Dental cyst Maxilla excision via Caldwell Luc
approach
By
Dr. T. Balasubramanian
M.S. D.L.O.
Synonyms: Radicular cyst, Periapical
cyst
This is the commonest of all odontogenic
cysts. This is usually caused due to root
infection involving the tooth closely related to the maxillary
sinus antrum. The resulting pulpal necrosis causes release of
toxins at the apex of the tooth leading to periapical
inflammation. This inflammation
stimulates the Malassez epithelial rests, which are found in the
periodontal ligament, resulting in the formation of a periapical
granuloma that may be infected or sterile. The epithelium
undergoes necrosis and the granuloma becomes a cyst. The cyst
could well be sterile if the patient had received
antibiotic treatment for dental infection. These lesions
when small can easily be missed until and unless a routine
radiograph is
taken. Radiographically
it is virtually impossible to differentiate granuloma from a
cyst. If the lesion is large it is more likely to be a
cyst. Radiographically both granuloma and cyst appear to
be radiolucent, associated with the apex of non vital
tooth. These lesions can grow
into large lesions because they apply pressure over the bone causing
erosion.

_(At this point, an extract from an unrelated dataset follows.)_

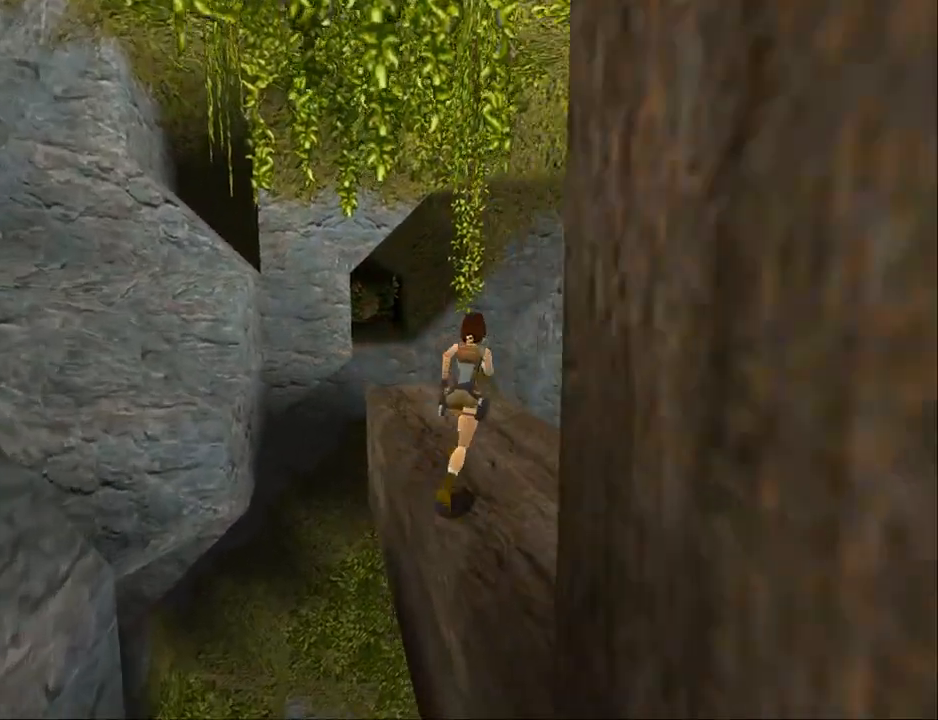
{"buttons": ["DPAD_RIGHT"], "events": []}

The toxins released by the granulation tissue is one
of the common causes of bone erosion. These are non
neoplastic lesions. Microscopically, the
epithelium is a nondescript stratified squamous epithelium without
keratin formation. Evidence of inflammation may
be observed in the lining wall.
Clinical
features: As the cyst expands it causes erosion of the floor
of the maxillary sinus. As soon as it enters the maxillary
antrum the expansion starts to occur a little faster because there
is space available for expansion. When it reaches a size
wherein it fills up the whole antrum, it can erode the anterior
wall of the maxilla (in the canine fossa area). This is the
weakest portion of the maxillay bone. When it erodes the
anterior wall of the maxilla it could cause expansion of
the maxilla which could be seen as a swelling in the cheek
area. On palpation egg shell crackling may be felt in the
anterior wall of the maxilla over the canine fossa.

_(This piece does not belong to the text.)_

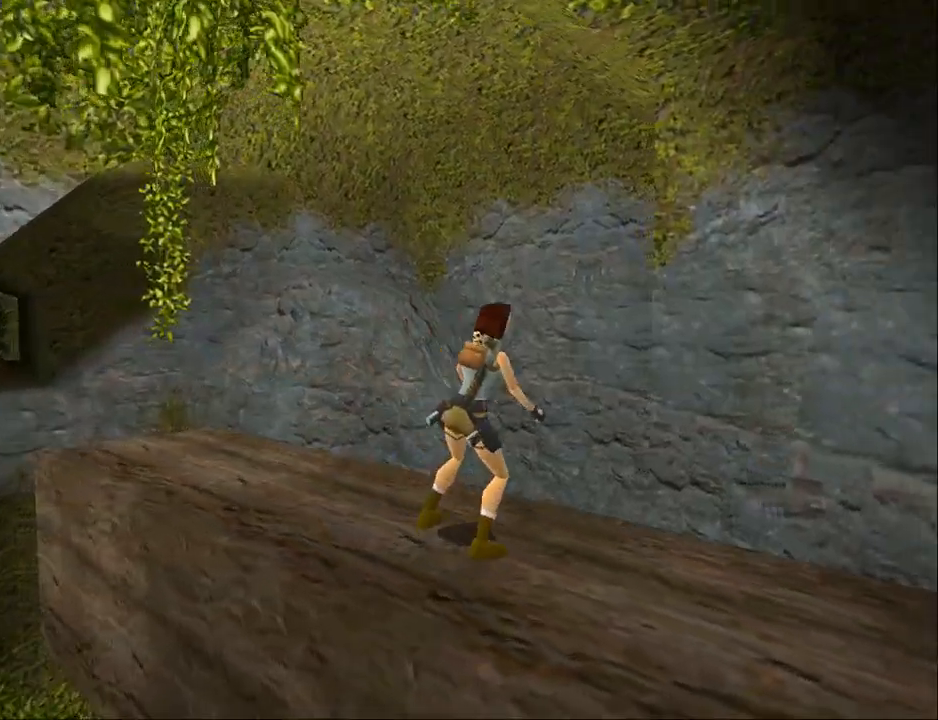
{"buttons": ["L2", "DPAD_UP", "DPAD_LEFT"], "events": [[67, "DPAD_RIGHT", "up"], [167, "L2", "down"], [333, "DPAD_UP", "down"], [500, "DPAD_LEFT", "down"]]}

There will be associated tenderness.
Tapping the teeth with a tongue
depressor will cause tingling sensation because of involvement of
the root of the teeth.
In the video clip
shown below you will be seeing a dental cyst which has eroded the
anterior wall of maxilla. The cyst was approached
via Caldwell Luc procedure sublabially. On incising the
muco perichondrium, yellowish fluid started pouring out of the
defect in the anterior wall of the maxilla. The contents of
the maxillay sinus along with its mucosal lining was curretted
out. Inferior meatal antrostomy was performed.
Ointment impregnated gauze was used to pack the
antrum. The wound was closed with
catgut.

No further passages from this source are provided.